Northwestern Events Calendar
Nov
19
2025

Nydia Pineda de Ávila - Filmmaking as Method for the History of Science: A screening and discussion of “American Skies"

When: Wednesday, November 19, 2025
4:30 PM - 6:00 PM CT

Where: Kresge Hall, Kaplan - Room 2-350, 1880 Campus Drive, Evanston, IL 60208 map it

Audience: Faculty/Staff - Student - Public - Post Docs/Docs - Graduate Students

Cost: FREE

Contact: Janet Hundrieser   (847) 491-3525
jh744@northwestern.edu

Group: Science in Human Culture Program - Klopsteg Lecture Series

Category: Lectures & Meetings

Description:

Speaker

Nydia Pineda de Ávila, History - UC San Diego

Title

"Filmmaking as Method for the History of Science: A screening and discussion of “American Skies"

Abstract

“American Skies” is a series of eight video-essays by scholars in Argentina, Brazil, Chile, Colombia, Mexico, Italy, and the U.S. who explore their relationship with the multi-faceted meanings of the heavens in colonial and postcolonial Latin America.

Biography

Professor Pineda de Ávila works at the intersection of the history of science, the history of the book and art history in early modern Europe and the Americas. In 2018, she completed a PhD in English at Queen Mary, University of London, with a dissertation on maps of the moon as objects of prestige and commodities made through interactions between natural philosophers, cosmographers, astronomers, humanists, intelligencers, artists, and publishers in seventeenth-century Europe. During her postdoc at the Instituto de Investigaciones Estéticas, Universidad Nacional Autónoma de México, she began researching the material and political aspects of celestial images in the colonial Americas.
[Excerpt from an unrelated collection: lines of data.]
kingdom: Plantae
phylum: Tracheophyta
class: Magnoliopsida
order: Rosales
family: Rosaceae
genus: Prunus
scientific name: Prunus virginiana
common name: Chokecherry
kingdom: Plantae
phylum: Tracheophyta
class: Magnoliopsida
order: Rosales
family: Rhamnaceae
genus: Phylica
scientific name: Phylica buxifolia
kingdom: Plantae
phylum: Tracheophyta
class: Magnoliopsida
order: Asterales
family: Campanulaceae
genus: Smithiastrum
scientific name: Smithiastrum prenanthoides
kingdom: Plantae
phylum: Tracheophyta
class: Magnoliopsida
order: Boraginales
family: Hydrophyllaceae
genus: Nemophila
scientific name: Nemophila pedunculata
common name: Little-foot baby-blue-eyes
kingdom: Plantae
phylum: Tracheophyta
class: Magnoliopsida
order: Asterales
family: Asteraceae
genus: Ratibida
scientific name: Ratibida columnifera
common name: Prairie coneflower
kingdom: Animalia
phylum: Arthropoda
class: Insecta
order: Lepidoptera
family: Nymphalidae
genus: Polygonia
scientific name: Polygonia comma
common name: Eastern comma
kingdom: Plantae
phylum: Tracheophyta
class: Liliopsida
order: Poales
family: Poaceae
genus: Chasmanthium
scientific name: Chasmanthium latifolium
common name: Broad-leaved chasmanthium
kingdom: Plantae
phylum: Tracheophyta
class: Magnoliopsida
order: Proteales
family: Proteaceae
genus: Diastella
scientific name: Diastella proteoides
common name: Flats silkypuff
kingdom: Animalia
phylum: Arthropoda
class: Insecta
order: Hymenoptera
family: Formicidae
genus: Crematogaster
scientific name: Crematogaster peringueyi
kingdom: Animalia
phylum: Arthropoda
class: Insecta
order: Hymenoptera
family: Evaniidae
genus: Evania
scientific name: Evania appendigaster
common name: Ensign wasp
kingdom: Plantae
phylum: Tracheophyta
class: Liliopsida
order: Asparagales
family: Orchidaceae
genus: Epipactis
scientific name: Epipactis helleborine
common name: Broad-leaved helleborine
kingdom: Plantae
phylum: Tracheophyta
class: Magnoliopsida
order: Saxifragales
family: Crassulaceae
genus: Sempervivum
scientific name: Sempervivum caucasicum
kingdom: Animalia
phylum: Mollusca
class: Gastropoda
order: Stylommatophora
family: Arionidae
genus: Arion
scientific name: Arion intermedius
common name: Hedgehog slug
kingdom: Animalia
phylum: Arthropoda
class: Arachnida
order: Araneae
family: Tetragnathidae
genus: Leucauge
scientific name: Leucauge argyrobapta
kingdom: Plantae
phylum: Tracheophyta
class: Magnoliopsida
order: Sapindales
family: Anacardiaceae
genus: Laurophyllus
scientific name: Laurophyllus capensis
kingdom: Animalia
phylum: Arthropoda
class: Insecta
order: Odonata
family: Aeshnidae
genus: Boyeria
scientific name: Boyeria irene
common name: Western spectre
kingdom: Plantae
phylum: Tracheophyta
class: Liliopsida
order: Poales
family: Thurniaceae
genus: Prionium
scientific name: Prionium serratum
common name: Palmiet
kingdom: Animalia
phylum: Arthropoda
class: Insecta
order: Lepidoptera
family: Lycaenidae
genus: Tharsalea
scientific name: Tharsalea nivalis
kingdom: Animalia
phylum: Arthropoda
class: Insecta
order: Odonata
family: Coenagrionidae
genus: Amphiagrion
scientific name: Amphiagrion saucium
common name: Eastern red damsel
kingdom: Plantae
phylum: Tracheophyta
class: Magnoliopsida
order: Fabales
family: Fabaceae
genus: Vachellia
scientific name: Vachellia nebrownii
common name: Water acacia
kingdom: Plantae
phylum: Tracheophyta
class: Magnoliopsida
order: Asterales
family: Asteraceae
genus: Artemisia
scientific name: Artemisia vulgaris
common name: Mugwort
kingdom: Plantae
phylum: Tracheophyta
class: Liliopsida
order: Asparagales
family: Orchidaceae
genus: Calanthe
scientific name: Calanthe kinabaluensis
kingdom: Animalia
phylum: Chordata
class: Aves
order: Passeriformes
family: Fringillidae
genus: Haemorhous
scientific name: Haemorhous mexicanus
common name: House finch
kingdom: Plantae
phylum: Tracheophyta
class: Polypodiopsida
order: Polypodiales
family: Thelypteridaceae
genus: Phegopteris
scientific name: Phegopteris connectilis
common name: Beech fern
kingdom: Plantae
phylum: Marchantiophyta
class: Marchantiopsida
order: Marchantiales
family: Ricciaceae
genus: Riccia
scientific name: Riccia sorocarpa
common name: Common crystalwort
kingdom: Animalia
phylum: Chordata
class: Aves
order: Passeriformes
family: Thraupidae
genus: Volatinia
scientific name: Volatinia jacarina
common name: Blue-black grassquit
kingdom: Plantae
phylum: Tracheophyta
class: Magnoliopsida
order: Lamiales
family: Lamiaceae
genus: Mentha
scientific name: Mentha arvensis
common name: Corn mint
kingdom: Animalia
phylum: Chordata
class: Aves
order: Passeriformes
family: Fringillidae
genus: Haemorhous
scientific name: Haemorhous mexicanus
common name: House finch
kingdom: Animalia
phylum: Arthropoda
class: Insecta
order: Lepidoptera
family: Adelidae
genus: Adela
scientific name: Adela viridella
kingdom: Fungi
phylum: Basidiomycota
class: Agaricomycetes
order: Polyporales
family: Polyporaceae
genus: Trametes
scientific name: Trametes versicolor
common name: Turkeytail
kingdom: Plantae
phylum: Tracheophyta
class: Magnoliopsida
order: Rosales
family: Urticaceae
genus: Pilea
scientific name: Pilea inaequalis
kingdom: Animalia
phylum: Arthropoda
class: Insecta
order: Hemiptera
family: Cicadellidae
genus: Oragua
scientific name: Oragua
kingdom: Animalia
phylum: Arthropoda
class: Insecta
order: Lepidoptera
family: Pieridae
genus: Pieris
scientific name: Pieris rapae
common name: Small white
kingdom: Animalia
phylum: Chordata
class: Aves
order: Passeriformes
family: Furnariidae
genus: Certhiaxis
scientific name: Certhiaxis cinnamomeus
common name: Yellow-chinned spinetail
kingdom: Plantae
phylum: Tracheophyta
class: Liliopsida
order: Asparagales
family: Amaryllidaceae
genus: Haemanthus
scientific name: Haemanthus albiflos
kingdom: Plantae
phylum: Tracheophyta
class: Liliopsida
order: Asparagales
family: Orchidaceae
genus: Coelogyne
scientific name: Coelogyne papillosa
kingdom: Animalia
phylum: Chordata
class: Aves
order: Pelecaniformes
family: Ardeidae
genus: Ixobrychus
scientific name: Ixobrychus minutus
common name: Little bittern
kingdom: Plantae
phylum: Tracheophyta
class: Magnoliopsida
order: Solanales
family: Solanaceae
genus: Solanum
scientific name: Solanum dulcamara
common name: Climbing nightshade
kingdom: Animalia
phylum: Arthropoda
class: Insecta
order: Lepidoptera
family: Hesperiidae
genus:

She is currently completing book manuscript that reveals the changing values of moon maps as visual experiments, rhetorical artefacts and commodities from the early phases of the development of the telescope in European observatories, workshops, courts and shops, through to the intellectual and political settings of the Americas in the late eighteenth century.